Gesellschaftlicher Zusammenhalt

-Provokativ gefragt: Wollen Medien diesen überhaupt? Welche wollen ihn und welche weniger?
Fragwürdig auch vor dem Hintergrund eines sich stetig veränderndes Selbstverständnis der Medien in gesellschaftlichem Kontext
-die ursprüngliche Funktion der Medien laute: Watch Dog sein, Korrektiv, vierten Macht bzw. Gewalt, Stärkung der freiheitlich-demokratischen Grundordnung u.a.
-faktische Verschiebungen (weg von diesem Ideal) in den vergangenen Jahren:
a) infolge der Privatisierung der Meiden in den 80er Jahren;
b) infolge des Aufkommens digitaler Medien zur Jahrtausendwende; daraus folgt
c) der Primat der Spaß-, Unterhaltungs- & Sensationsmedien: also tendenziell aggressiv statt korrektiv 
-journalistische Standards geraten in die Defensive; verbreitete qualitative Mängel im Handwerk in der BE u.a.

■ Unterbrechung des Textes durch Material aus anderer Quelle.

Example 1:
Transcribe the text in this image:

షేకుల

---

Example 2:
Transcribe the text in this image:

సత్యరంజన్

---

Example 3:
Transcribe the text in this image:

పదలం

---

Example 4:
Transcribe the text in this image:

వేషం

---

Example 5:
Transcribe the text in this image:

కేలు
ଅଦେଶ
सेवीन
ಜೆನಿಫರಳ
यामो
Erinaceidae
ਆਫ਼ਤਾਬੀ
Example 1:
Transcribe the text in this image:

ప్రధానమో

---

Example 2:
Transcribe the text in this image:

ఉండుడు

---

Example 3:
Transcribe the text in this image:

Ausbleiben von 2-Quellenprinzip; Darstellung/Gegendarstellung. Vor allem bekommt Tempo und Schnelligkeit im medialen Konkurrenzkampf Vorrang vor Verifizierung und Präzision
-die Themen Flucht und Migration polarisieren dabei; sog. Leit-Medien verstärken Ängste und Sorgen von einer angeblichen Entfremdung der Gesellschaft
-Kernproblem dabei: die meisten Medienmacher kennen i.d.Regel nur eine Seite der Debatte, weil ihnen – meist von der eigenen Biografie – der Blick der Fremden selbst fremd bleibt!
-so fehlt es v.a. an migrierten Biografien in deutschen Medien-Redaktionen, auch und gerade bei den sog. (Leit)Medien 
-Gruppen/Vereinigungen wie z.B. die Neuen Medienmacher gründen und agieren erfolgreich gegen diesen Zustand und bilden einen Trend. Sie reichen aber nicht aus, auch weil sie nicht die Masse der ab 2015 aus dem Ausland hinzugekommenen Medien-Vertreter repräsentieren; immerhin erhöhen sie den Druck auf eine realere Abbildung migrierter Biografien in Medien-Berufen
-Unverändert fehlt die breite und systematische Einbeziehung von Migranten und Flüchtlingen und ihrer Geschichten in den öffentlichen Diskurs. Die Medien erscheint hier Abbild der Gesellschaft: selbst die Zivilgesellschaft kommt z.B. oft nicht über rein-deutschsprachige Websites im Migrations-Diskurs hinaus. Ein Dialog auf Augenhöhe kann so nicht zustande kommen
-Positive Gegenbeispiele und Desiderate wären etwa: BE über den Tag bzw. die Woche aus Sicht meines neuen Nachbarn aus Syrien/AFG/Iran/Türkei etc. Oder regelmäßig veröffentlichte Video-Briefe von den Brennpunkten der deutschen Debatte bzw. den Fluchtrouten. Auch fehlt es an kritischen Stimmen von Zuwanderern im deutschen Feuilleton. Zu lesen sind diese Stimmen stattdessen v.a. in einer Anzahl fremd-sprachiger, z.T. öffentlich geförderter Monats-Blätter oder online-Zeitungen, die quasi karitativen Charakter haben (Beispiel die arabisch-sprachige Zeitung Abwab, Auflage ca. 50.000; https://www.abwab.eu/deutsch/)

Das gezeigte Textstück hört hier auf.